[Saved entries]
·····

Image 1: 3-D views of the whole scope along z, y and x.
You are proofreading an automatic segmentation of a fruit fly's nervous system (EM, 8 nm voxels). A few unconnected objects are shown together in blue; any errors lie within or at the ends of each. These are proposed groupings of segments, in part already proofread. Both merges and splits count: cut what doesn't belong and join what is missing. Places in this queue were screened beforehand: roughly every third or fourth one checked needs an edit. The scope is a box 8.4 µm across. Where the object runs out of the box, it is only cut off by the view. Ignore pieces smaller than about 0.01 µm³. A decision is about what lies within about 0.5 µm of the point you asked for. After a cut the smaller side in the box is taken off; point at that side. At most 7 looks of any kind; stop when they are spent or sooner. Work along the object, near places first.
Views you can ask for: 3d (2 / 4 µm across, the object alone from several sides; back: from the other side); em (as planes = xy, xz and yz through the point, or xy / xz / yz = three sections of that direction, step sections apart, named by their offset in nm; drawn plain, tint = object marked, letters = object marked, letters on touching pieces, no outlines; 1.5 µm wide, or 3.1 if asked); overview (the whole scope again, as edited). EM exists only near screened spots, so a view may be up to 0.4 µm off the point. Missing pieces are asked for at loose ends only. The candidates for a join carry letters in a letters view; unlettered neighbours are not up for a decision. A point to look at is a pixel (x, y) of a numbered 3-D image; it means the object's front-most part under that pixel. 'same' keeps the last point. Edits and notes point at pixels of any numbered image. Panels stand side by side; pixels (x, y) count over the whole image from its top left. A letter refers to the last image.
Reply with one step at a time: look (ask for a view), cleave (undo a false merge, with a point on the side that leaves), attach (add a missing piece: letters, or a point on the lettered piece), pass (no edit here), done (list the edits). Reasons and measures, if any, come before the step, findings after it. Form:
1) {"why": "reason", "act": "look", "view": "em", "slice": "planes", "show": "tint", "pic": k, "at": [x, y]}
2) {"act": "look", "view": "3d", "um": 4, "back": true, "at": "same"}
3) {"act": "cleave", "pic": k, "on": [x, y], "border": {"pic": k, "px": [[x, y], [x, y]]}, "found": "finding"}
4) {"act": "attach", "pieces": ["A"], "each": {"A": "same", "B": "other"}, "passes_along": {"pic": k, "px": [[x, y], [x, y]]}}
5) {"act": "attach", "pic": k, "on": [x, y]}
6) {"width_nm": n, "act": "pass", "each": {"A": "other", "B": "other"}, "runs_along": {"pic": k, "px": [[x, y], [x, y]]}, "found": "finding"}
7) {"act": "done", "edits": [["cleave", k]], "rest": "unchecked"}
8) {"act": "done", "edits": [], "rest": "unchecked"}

·····

**Exercise description**
Write out every record, exactly as written.

**Exercise response**
Image 1: 3-D views of the whole scope along z, y and x.
You are proofreading an automatic segmentation of a fruit fly's nervous system (EM, 8 nm voxels). A few unconnected objects are shown together in blue; any errors lie within or at the ends of each. These are proposed groupings of segments, in part already proofread. Both merges and splits count: cut what doesn't belong and join what is missing. Places in this queue were screened beforehand: roughly every third or fourth one checked needs an edit. The scope is a box 8.4 µm across. Where the object runs out of the box, it is only cut off by the view. Ignore pieces smaller than about 0.01 µm³. A decision is about what lies within about 0.5 µm of the point you asked for. After a cut the smaller side in the box is taken off; point at that side. At most 7 looks of any kind; stop when they are spent or sooner. Work along the object, near places first.
Views you can ask for: 3d (2 / 4 µm across, the object alone from several sides; back: from the other side); em (as planes = xy, xz and yz through the point, or xy / xz / yz = three sections of that direction, step sections apart, named by their offset in nm; drawn plain, tint = object marked, letters = object marked, letters on touching pieces, no outlines; 1.5 µm wide, or 3.1 if asked); overview (the whole scope again, as edited). EM exists only near screened spots, so a view may be up to 0.4 µm off the point. Missing pieces are asked for at loose ends only. The candidates for a join carry letters in a letters view; unlettered neighbours are not up for a decision. A point to look at is a pixel (x, y) of a numbered 3-D image; it means the object's front-most part under that pixel. 'same' keeps the last point. Edits and notes point at pixels of any numbered image. Panels stand side by side; pixels (x, y) count over the whole image from its top left. A letter refers to the last image.
Reply with one step at a time: look (ask for a view), cleave (undo a false merge, with a point on the side that leaves), attach (add a missing piece: letters, or a point on the lettered piece), pass (no edit here), done (list the edits). Reasons and measures, if any, come before the step, findings after it. Form:
1) {"why": "reason", "act": "look", "view": "em", "slice": "planes", "show": "tint", "pic": k, "at": [x, y]}
2) {"act": "look", "view": "3d", "um": 4, "back": true, "at": "same"}
3) {"act": "cleave", "pic": k, "on": [x, y], "border": {"pic": k, "px": [[x, y], [x, y]]}, "found": "finding"}
4) {"act": "attach", "pieces": ["A"], "each": {"A": "same", "B": "other"}, "passes_along": {"pic": k, "px": [[x, y], [x, y]]}}
5) {"act": "attach", "pic": k, "on": [x, y]}
6) {"width_nm": n, "act": "pass", "each": {"A": "other", "B": "other"}, "runs_along": {"pic": k, "px": [[x, y], [x, y]]}, "found": "finding"}
7) {"act": "done", "edits": [["cleave", k]], "rest": "unchecked"}
8) {"act": "done", "edits": [], "rest": "unchecked"}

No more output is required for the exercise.